▶ WHAT TO WORK ON
The expected output is every line below, reproduced exactly.

▶ DATASET EXTRACT
%%
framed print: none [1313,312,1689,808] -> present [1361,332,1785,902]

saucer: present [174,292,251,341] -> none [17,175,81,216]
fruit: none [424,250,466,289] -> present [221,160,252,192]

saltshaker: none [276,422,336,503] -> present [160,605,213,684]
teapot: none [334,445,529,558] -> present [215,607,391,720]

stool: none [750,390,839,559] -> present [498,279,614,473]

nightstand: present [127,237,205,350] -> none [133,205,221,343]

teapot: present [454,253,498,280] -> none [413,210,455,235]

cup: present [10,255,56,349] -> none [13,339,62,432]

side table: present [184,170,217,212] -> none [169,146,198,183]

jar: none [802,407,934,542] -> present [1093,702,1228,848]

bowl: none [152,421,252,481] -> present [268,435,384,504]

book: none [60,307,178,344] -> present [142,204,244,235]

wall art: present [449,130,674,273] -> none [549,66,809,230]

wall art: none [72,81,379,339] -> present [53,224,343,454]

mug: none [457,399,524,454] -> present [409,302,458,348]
%%
▶ TASK ANSWER
framed print: none [1313,312,1689,808] -> present [1361,332,1785,902]

saucer: present [174,292,251,341] -> none [17,175,81,216]
fruit: none [424,250,466,289] -> present [221,160,252,192]

saltshaker: none [276,422,336,503] -> present [160,605,213,684]
teapot: none [334,445,529,558] -> present [215,607,391,720]

stool: none [750,390,839,559] -> present [498,279,614,473]

nightstand: present [127,237,205,350] -> none [133,205,221,343]

teapot: present [454,253,498,280] -> none [413,210,455,235]

cup: present [10,255,56,349] -> none [13,339,62,432]

side table: present [184,170,217,212] -> none [169,146,198,183]

jar: none [802,407,934,542] -> present [1093,702,1228,848]

bowl: none [152,421,252,481] -> present [268,435,384,504]

book: none [60,307,178,344] -> present [142,204,244,235]

wall art: present [449,130,674,273] -> none [549,66,809,230]

wall art: none [72,81,379,339] -> present [53,224,343,454]

mug: none [457,399,524,454] -> present [409,302,458,348]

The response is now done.